Baltimore Convention Center set to host thousands of Presbyterians this summer

A group tours the downtown facility, which will house the General Assembly June 20-27

by Mike Ferguson | Presbyterian News Service

Swing Hall, a mammoth portion of the Baltimore Convention Center, will be home to plenary and worship during the 224th General Assembly June 20-27. A group of Presbyterians toured facilities for the upcoming Assembly on Wednesday. (Photo by Rich Copley)

BALTIMORE — For the time being, the Baltimore Convention Center — nearly 422,000 square feet of space and 50 meeting rooms in the heart of a thriving downtown — is mostly vacant. But beginning 128 days from Wednesday, thousands of Presbyterians will do their best to fill up the mammoth meeting facility.

In Baltimore this week for both combined and separate meetings of the Committee on the Office of General Assembly and the Presbyterian Mission Agency Board, about 20 Presbyterians toured the convention center Wednesday with an eye toward the 224th General Assembly, which runs June 20-27. Deb Davies, the Office of the General Assembly’s manger of Meeting Services, and Ali Testa, the convention center’s convention services manager, led the tour and answered questions.

The last time Baltimore hosted the General Assembly was 1991. Commissioners to the 203rd Assembly elected the Rev. Dr. Herbert D. Valentine as moderator.

Seven hotels have been contracted to provide rooms for commissioners, staff and others attending the Assembly. Each of the seven is in close proximity to the convention center — some of them connected to the convention center by sky bridges.

Baseball fans will be happy to know that Camden Yards, the home of the Baltimore Orioles, is a neighbor of the Baltimore Convention Center. (Photo by Rich Copley)

No other groups are scheduled at the convention center during the week in June Presbyterians will be there, and it’s not likely another group will book the convention center during those eight days at this late date, Testa said.

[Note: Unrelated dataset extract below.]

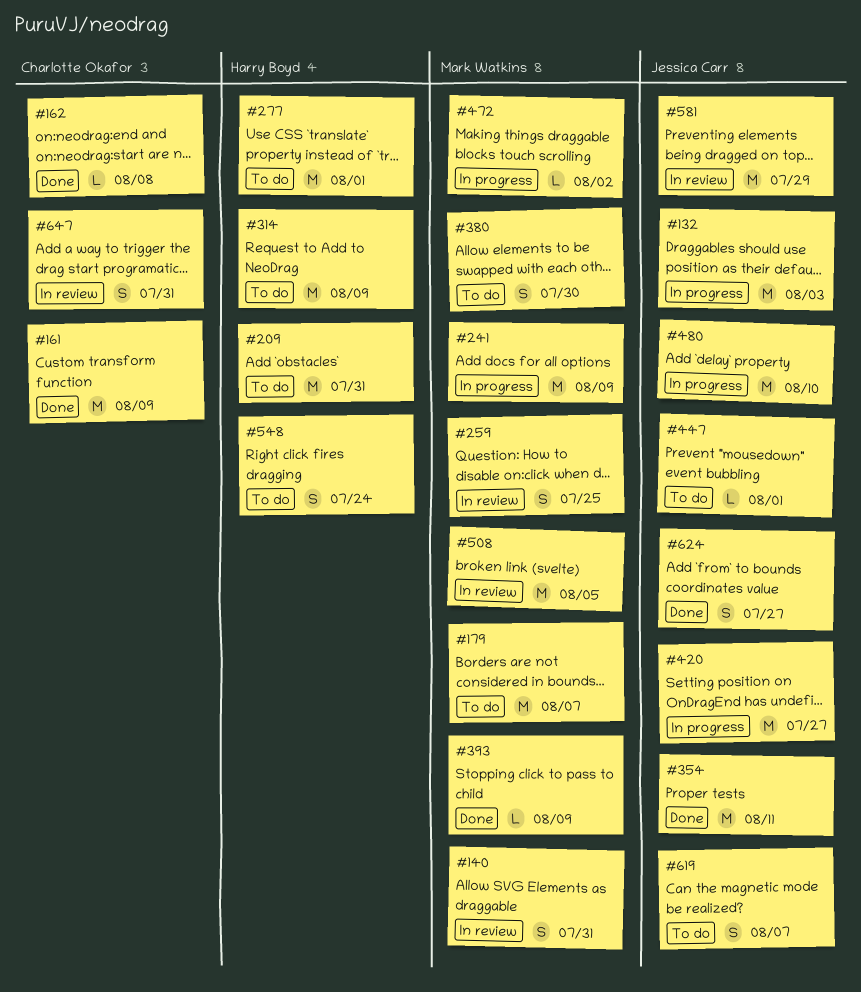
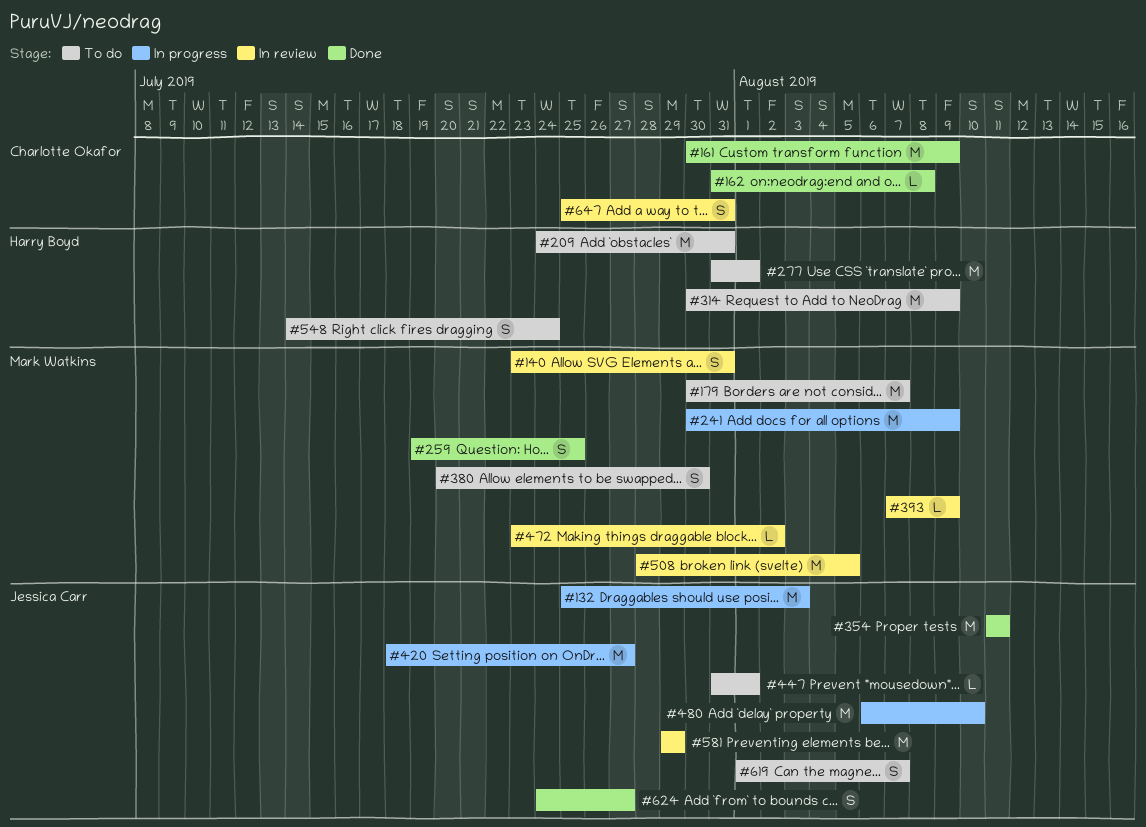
#259, status: In review -> Done
#393, status: Done -> In review
#472, status: In progress -> In review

For the most part, commissioners to the 224th Assembly will meet in the newer portion of the convention center, which was added in 1996 to a facility that opened in 1979. Plenaries and worship will be held in cavernous Swing Hall with two adjoining exhibit halls, a total of more than 90,000 square feet that can be divided.

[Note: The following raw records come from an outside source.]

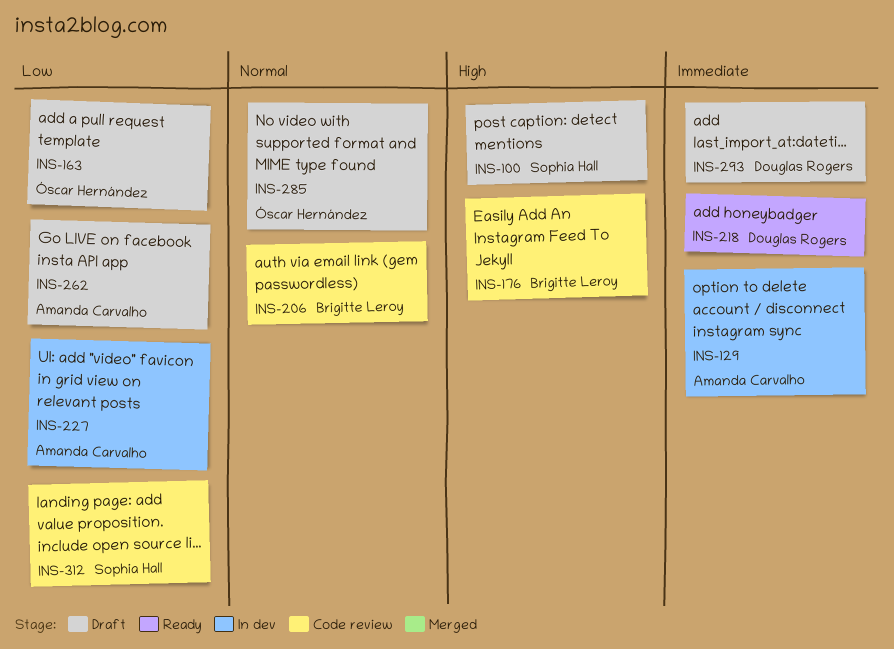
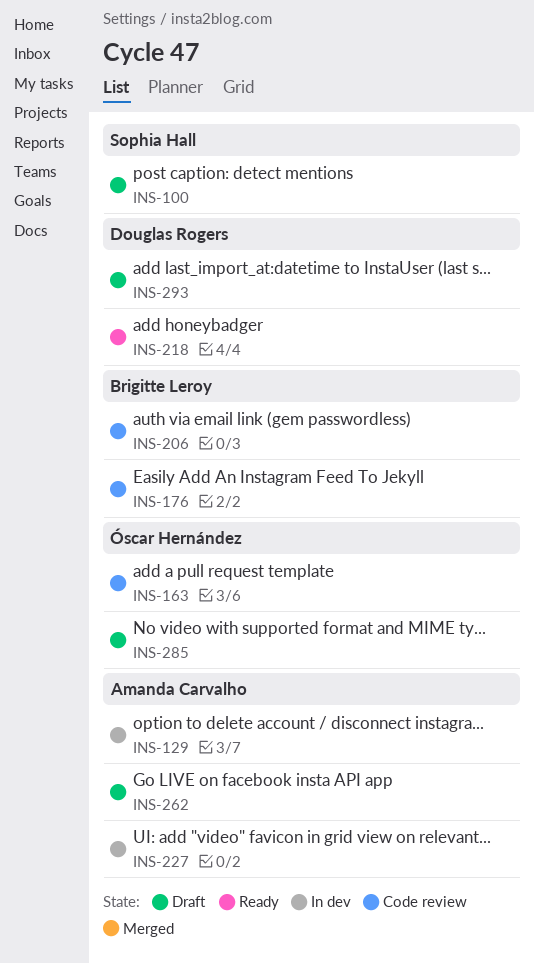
INS-163, status: Draft -> Code review
INS-312: present -> none

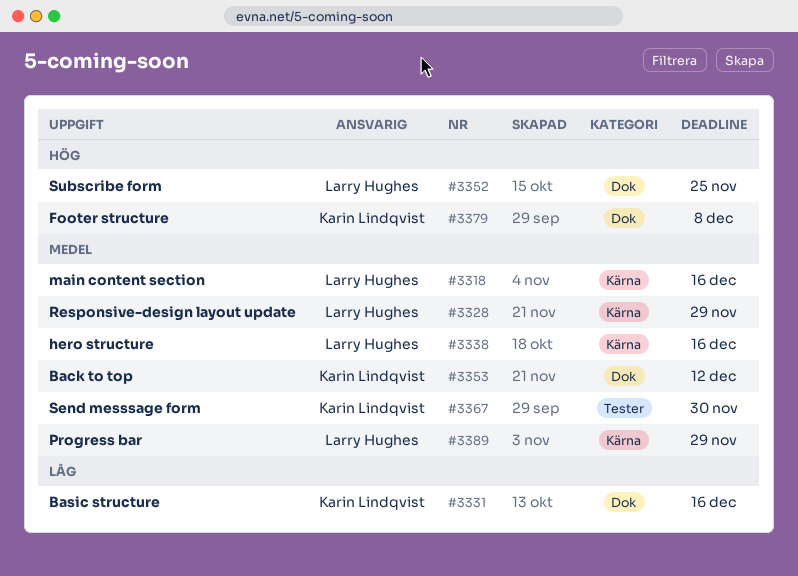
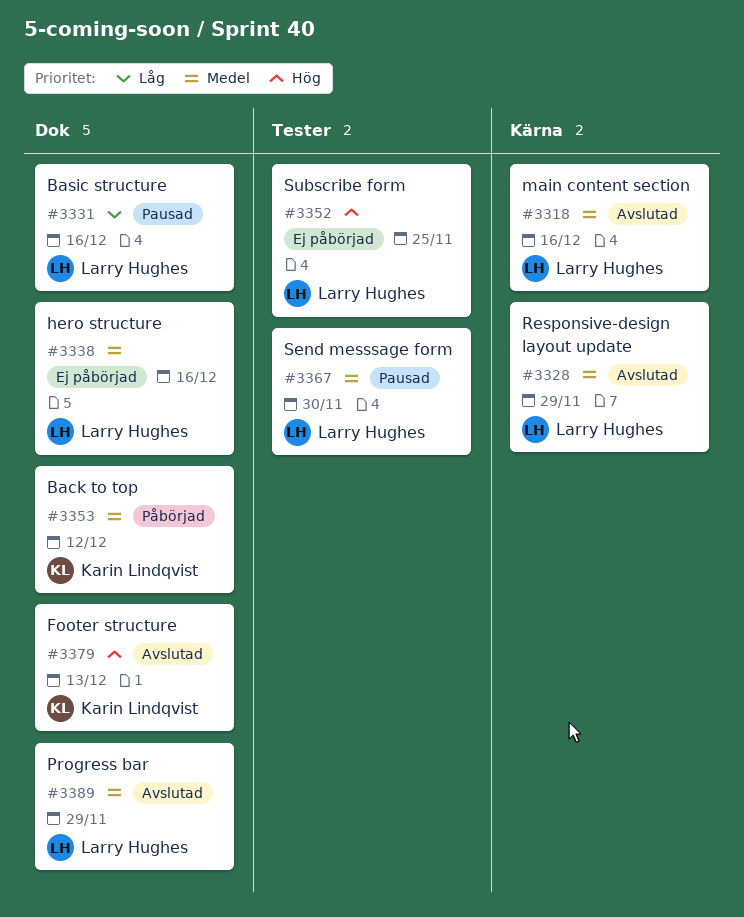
#3331, owner: Karin Lindqvist -> Larry Hughes
#3338, label: Kärna -> Dok
#3352, label: Dok -> Tester
#3367, owner: Karin Lindqvist -> Larry Hughes
#3379, due: Dec 8 -> Dec 13
#3389, label: Kärna -> Dok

General Assembly committees will meet on the convention center’s second floor. That’s in the older portion of the convention center, where all of the 1991 Assembly business was completed.

Opened in 1979, the Baltimore Convention Center held the 1991 General Assembly. The facility was expanded five years later and now attracts about 500,000 attendees annually. (Photo by Rich Copley)

Since opening its doors in August 1979, the Baltimore Convention Center has been the catalyst for economic growth and tourism in the region. Construction of the facility preceded Harborplace, a festival marketplace, and the National Aquarium.

The Baltimore Convention Center hosts more than 140 events per year and annually welcomes more than 500,000 attendees.